- Exercise -
Please pick out each line below that contains the string "Swan" and copy it out. Case counts.

- Data -

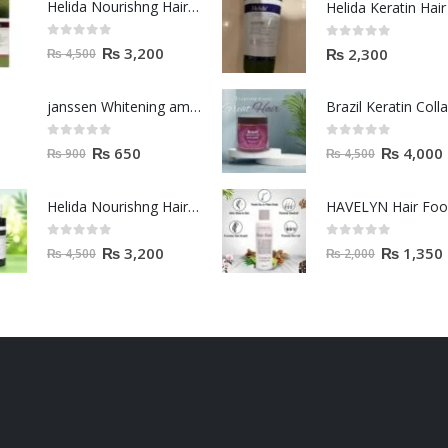
Helida Nourishng Hair Shampoo KERATIN ESSENCE
0
out of 5
0
out of 5
₨
3,200
₨
2,300
₨
4,500
janssen Whitening ampoules (mela fading) 2ml
0
out of 5
0
out of 5
₨
650
₨
4,000
₨
900
₨
4,500
Helida Nourishng Hair Conditioner KERATIN ESSENCE
HAVELYN Hair Fo
0
out of 5
0
out of 5
₨
3,200
₨
1,350
₨
4,500
₨
2,000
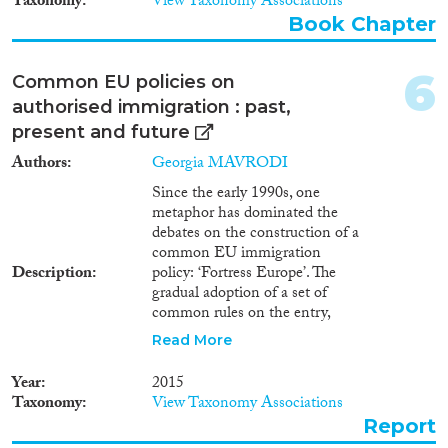
Taxonomy
View Taxonomy Associations
1990
(1)
Book Chapter
1982
(1)
Methods
1979
(1)
6
Common EU policies on
1975
(1)
authorised immigration : past,
1967
(1)
present and future
Geographies
Authors
Georgia MAVRODI
Since the early 1990s, one
metaphor has dominated the
debates on the construction of a
common EU immigration
Publications
Description
policy: ‘Fortress Europe’. The
gradual adoption of a set of
common rules on the entry,
residence and rights of non-EU
Read More
nationals was depicted as the
Publishers
building of a wall along the
Year
2015
external borders of the EU to
Taxonomy
View Taxonomy Associations
keep non-EU nationals away
Report
coupled with internal, legal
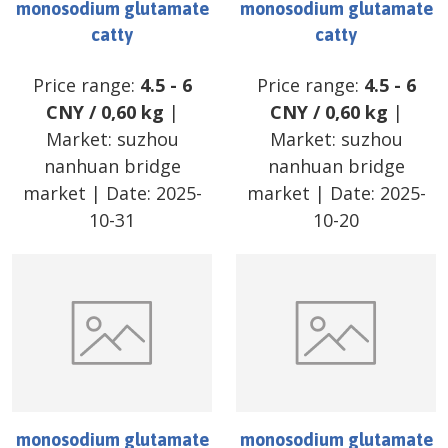
monosodium glutamate
monosodium glutamate
catty
catty
Price range:
4.5
-
6
Price range:
4.5
-
6
CNY
/
0,60 kg
|
CNY
/
0,60 kg
|
Market:
suzhou
Market:
suzhou
nanhuan bridge
nanhuan bridge
market
| Date:
2025-
market
| Date:
2025-
10-31
10-20
monosodium glutamate
monosodium glutamate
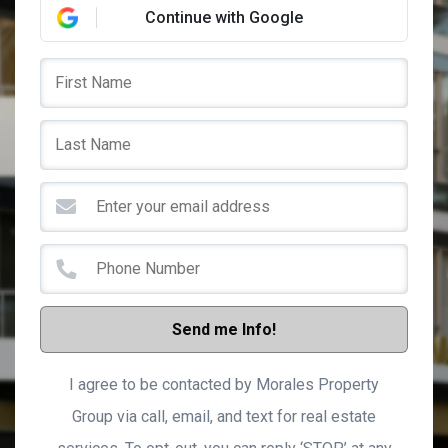
Continue with Google
Send me Info!
I agree to be contacted by Morales Property
Group via call, email, and text for real estate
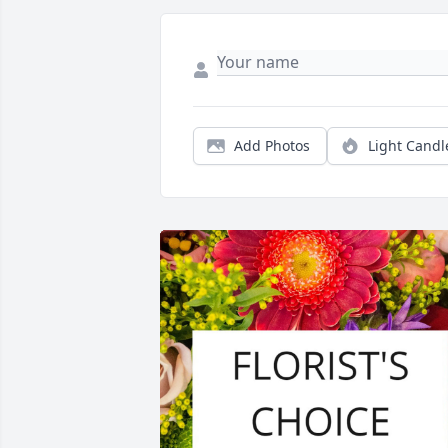
Add Photos
Light Candl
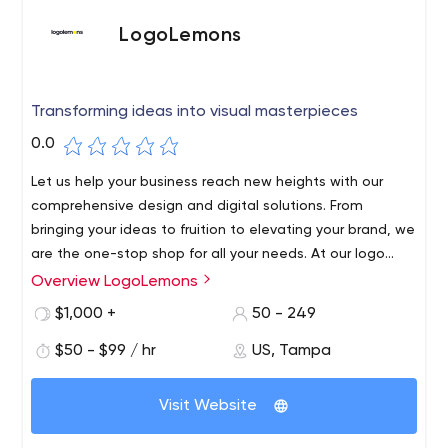
LogoLemons
Transforming ideas into visual masterpieces
0.0
Let us help your business reach new heights with our
comprehensive design and digital solutions. From
bringing your ideas to fruition to elevating your brand, we
are the one-stop shop for all your needs. At our logo
design company, we understand the importance of a
Overview LogoLemons
strong logo and strive to create designs that capture
$1,000 +
50 - 249
the essence of your business. Our designers are experts
in creating logos that are visually appealing, easy to
$50 - $99 / hr
US, Tampa
recognize, and memorable. We take the time to get to
know your business and your target audience, so that we
Visit Website
can create a logo that truly resonates with them.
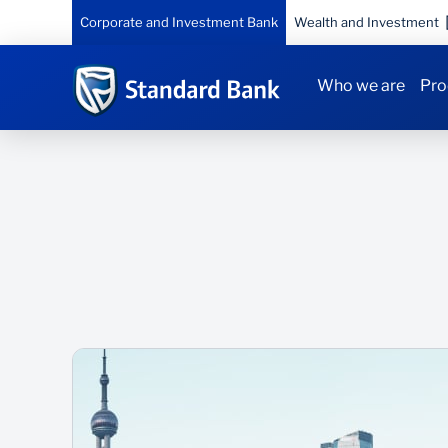
Corporate and Investment Bank
Wealth and Investment
Who we are
Pro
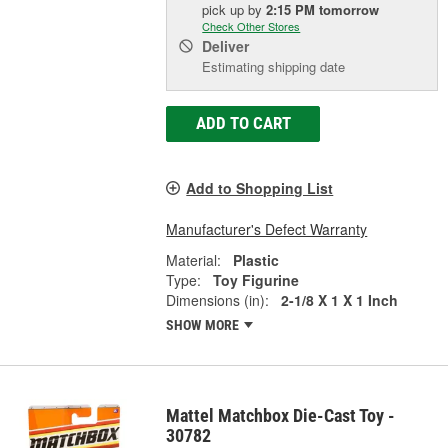
pick up
by
2:15 PM
tomorrow
Check Other Stores
Deliver
Estimating shipping date
ADD TO CART
Add to Shopping List
Manufacturer's Defect Warranty
Material:
Plastic
Type:
Toy Figurine
Dimensions (in):
2-1/8 X 1 X 1 Inch
SHOW MORE
Mattel Matchbox Die-Cast Toy -
30782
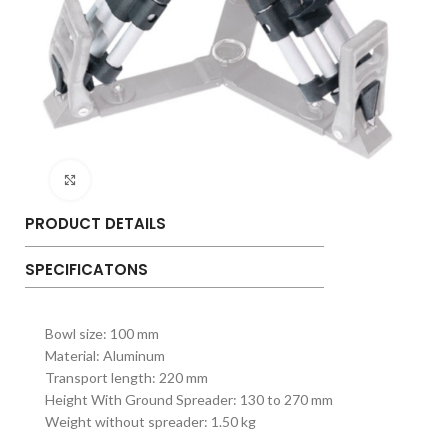
Click to enlarge
PRODUCT DETAILS
SPECIFICATONS
Bowl size: 100 mm
Material: Aluminum
Transport length: 220 mm
Height With Ground Spreader: 130 to 270 mm
Weight without spreader: 1.50 kg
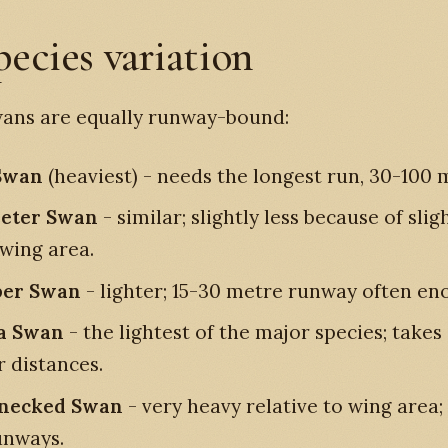
pecies variation
wans are equally runway-bound:
Swan
(heaviest) - needs the longest run, 30-100 
eter Swan
- similar; slightly less because of slig
 wing area.
er Swan
- lighter; 15-30 metre runway often en
a Swan
- the lightest of the major species; takes 
r distances.
-necked Swan
- very heavy relative to wing area;
unways.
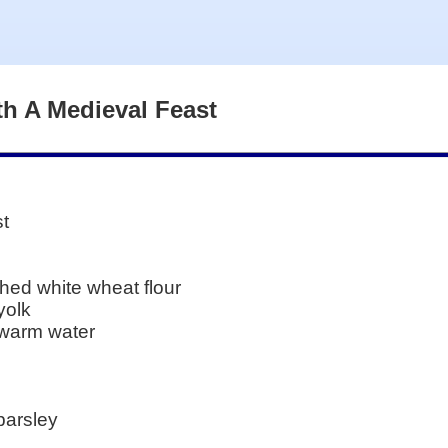
th A Medieval Feast
st
hed white wheat flour
yolk
 warm water
parsley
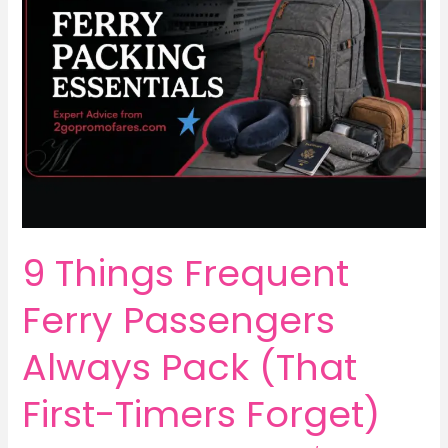
9 Things Frequent
Ferry Passengers
Always Pack (That
First-Timers Forget)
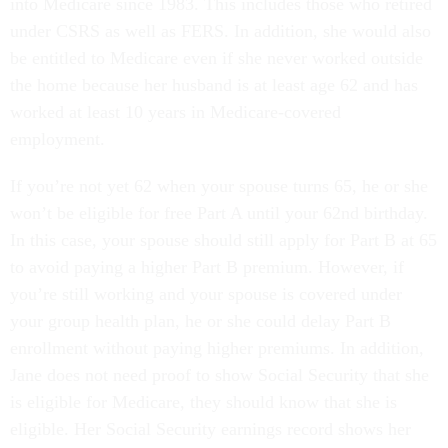
into Medicare since 1983. This includes those who retired
under CSRS as well as FERS. In addition, she would also
be entitled to Medicare even if she never worked outside
the home because her husband is at least age 62 and has
worked at least 10 years in Medicare-covered
employment.
If you’re not yet 62 when your spouse turns 65, he or she
won’t be eligible for free Part A until your 62nd birthday.
In this case, your spouse should still apply for Part B at 65
to avoid paying a higher Part B premium. However, if
you’re still working and your spouse is covered under
your group health plan, he or she could delay Part B
enrollment without paying higher premiums. In addition,
Jane does not need proof to show Social Security that she
is eligible for Medicare, they should know that she is
eligible. Her Social Security earnings record shows her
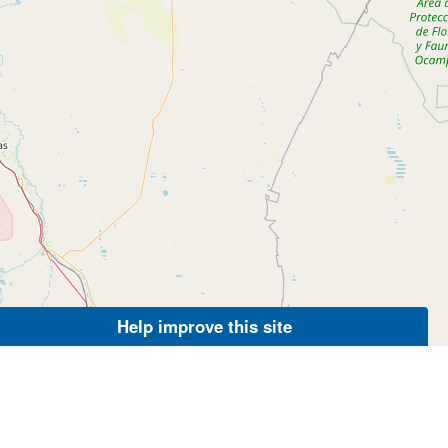
Help improve this site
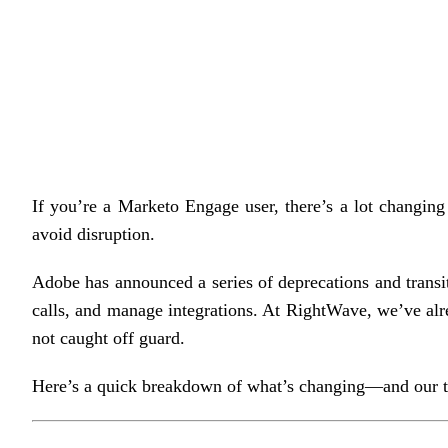
If you’re a Marketo Engage user, there’s a lot changin
avoid disruption.
Adobe has announced a series of deprecations and transit
calls, and manage integrations. At RightWave, we’ve alre
not caught off guard.
Here’s a quick breakdown of what’s changing—and our ta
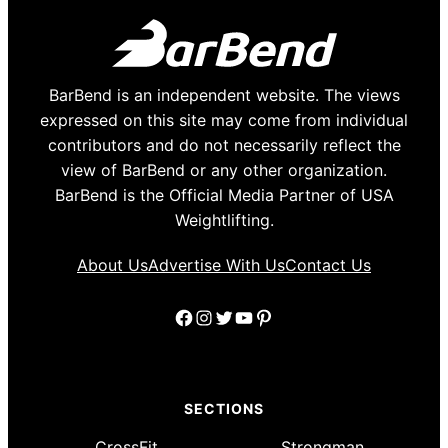
BarBend is an independent website. The views
expressed on this site may come from individual
contributors and do not necessarily reflect the
view of BarBend or any other organization.
BarBend is the Official Media Partner of USA
Weightlifting.
About Us
Advertise With Us
Contact Us
Facebook
Instagram
Twitter
YouTube
Pinterest
SECTIONS
CrossFit
Strongman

- Written answer -
Swan
eter Swan
er Swan
a Swan
-necked Swan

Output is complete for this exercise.